锆石的分选和制靶工作是在南京宏创地质勘探技术服务有限公司完成的。选取新鲜的样品清理干净后破碎、手工淘洗、强磁选、电磁选、重液分选和双目镜下手工挑选获得锆石,然后用环氧树脂将它们固定在样品靶上进行切片和抛光。利用TESCAN MIRA3场发射扫描电镜和TESCAN公司阴极发光探头进行锆石阴极发光(CL)成像。接着在北京科荟测试技术有限公司进行了锆石U-Pb定年、锆石微量元素和锆石原位Lu-Hf同位素的测定。利用LA-ICPMS对锆石进行了U-Pb测年及锆石微量元素测试,激光剥蚀系统为ESI NWR 193nm,ICP-MS为Analytikjena Plasma Quant MS Elite ICP-MS,U-Pb同位素定年中采用锆石标准GJ-1作外标进行同位素分馏校正。锆石微量元素含量利用NIST 610作为外标、Si作内标的方法进行定量计算。数据处理采用ICPMSDataCal程序,锆石样品的U-Pb年龄谐和图绘制和年龄权重平均计算均采用Isoplot/Ex_ver3完成。利用LA-MC-ICP-MS对锆石Lu-Hf同位素进行了测试分析,所用仪器为Neptune plus型MC-ICP-MS及与之配套的Newwave UP 213激光剥蚀系统(侯可军等, 2007, 2009),激光剥蚀所用斑束直径为25μm,频率为10Hz,能量密度约为2.5J/cm2,以He为载气。

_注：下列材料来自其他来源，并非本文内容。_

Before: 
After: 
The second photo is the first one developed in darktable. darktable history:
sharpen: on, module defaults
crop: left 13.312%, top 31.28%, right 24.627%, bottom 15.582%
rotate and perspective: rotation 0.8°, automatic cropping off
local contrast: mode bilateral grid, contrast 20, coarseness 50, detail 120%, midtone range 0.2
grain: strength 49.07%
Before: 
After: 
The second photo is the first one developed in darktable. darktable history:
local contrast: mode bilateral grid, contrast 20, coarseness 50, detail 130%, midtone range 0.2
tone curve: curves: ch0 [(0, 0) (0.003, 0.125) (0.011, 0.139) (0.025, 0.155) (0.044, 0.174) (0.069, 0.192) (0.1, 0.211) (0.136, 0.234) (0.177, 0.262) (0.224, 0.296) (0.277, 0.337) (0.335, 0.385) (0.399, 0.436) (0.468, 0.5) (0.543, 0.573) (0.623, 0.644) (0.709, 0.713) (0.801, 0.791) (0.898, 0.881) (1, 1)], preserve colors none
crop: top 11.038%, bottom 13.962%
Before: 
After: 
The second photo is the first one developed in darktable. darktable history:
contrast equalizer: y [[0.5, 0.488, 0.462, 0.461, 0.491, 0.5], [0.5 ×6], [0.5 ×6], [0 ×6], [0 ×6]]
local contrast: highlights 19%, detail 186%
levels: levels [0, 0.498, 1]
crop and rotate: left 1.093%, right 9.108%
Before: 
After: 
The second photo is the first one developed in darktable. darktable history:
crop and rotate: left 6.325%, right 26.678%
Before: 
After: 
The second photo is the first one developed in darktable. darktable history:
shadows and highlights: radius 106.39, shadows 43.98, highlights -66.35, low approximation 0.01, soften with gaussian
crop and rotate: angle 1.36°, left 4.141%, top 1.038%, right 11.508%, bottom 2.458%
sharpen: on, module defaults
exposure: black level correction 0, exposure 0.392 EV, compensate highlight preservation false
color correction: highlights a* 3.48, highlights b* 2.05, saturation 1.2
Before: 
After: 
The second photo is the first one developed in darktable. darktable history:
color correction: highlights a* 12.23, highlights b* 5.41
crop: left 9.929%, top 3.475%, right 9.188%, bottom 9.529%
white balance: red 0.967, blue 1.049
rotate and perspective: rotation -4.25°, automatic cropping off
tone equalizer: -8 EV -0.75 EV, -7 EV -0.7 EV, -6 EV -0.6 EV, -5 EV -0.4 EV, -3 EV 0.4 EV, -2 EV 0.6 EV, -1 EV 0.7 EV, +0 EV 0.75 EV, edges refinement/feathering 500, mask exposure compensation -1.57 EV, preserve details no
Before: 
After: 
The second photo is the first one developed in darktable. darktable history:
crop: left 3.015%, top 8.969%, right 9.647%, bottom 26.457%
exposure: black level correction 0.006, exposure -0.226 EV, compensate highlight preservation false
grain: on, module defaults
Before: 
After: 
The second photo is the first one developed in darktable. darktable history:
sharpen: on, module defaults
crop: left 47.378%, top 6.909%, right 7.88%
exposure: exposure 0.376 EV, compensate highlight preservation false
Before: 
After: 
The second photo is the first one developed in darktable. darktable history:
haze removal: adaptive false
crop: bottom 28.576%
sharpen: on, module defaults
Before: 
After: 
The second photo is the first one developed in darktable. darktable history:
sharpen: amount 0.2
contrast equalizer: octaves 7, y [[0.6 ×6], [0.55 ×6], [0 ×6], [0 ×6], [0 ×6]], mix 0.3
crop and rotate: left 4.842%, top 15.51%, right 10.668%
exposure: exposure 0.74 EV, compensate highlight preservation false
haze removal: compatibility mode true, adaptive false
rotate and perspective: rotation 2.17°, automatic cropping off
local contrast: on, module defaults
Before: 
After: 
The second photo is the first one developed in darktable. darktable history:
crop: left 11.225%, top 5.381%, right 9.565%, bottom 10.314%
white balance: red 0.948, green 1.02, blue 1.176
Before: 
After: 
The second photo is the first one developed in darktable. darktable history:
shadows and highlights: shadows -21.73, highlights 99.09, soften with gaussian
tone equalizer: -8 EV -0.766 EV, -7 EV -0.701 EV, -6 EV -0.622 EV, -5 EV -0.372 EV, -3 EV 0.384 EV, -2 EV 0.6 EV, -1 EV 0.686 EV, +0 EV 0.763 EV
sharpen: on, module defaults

在南京大学矿床研究国家重点实验室对抛光薄片进行了矿物电子探针显微分析(EPMA)。通过日本电子JEOL公司生产的JXA-8100电子探针显微分析仪(Electron Probe MicroAnaylyzer)对石榴子石、斜长石进行了矿物成分分析,实验条件为加速电压15kV,电子束电流为20nA,束斑直径5μm,ZAF校正。
3 岩相学与矿物化学本文所研究的夕线石榴二长片麻岩(Z1218-1-2)采于米洛半岛双峰山附近(图 1)。岩石颜色较浅,矿物粒径3~5mm,粒状变晶结构,块状构造,局部有暗色矿物条带。造岩矿物为石英50%~60%、钾长石5%~10%、斜长石10%~15%、石榴子石10%~15%、堇青石3%~5%、钛铁矿3%~5%以及黑云母、夕线石,副矿物主要是锆石、磷灰石(图 2),经历了中-高级变质作用。需要指出的是,岩石样品中的黑云母含量非常低,镜下观察可分为两类,一是呈他形细小颗粒包裹在石榴子石中,另一种则在石榴子石中的呈他形细小颗粒;在石榴子石边部和基质中的呈自形板状、条状。堇青石颗粒较大,且多呈自形晶,亦可呈他形晶分布在石榴子石周围。根据其与石榴子石间的结构和溶蚀关系,堇青石系后期退变质作用过程中形成。结构关系表明峰期前矿物组合主要为包裹在石榴子石内部的细小残留矿物,其组合为Sil+Ilm+Pl+Qtz(图 2d);峰期(M1)矿物组合为Grt+Pl+Kfs+Ilm+Sil+Qtz;晚期退变质作用过程形成主要的新生矿物有Crd+Bt(图 2c),发生减压变质反应和矿物转变关系Grt→Crd。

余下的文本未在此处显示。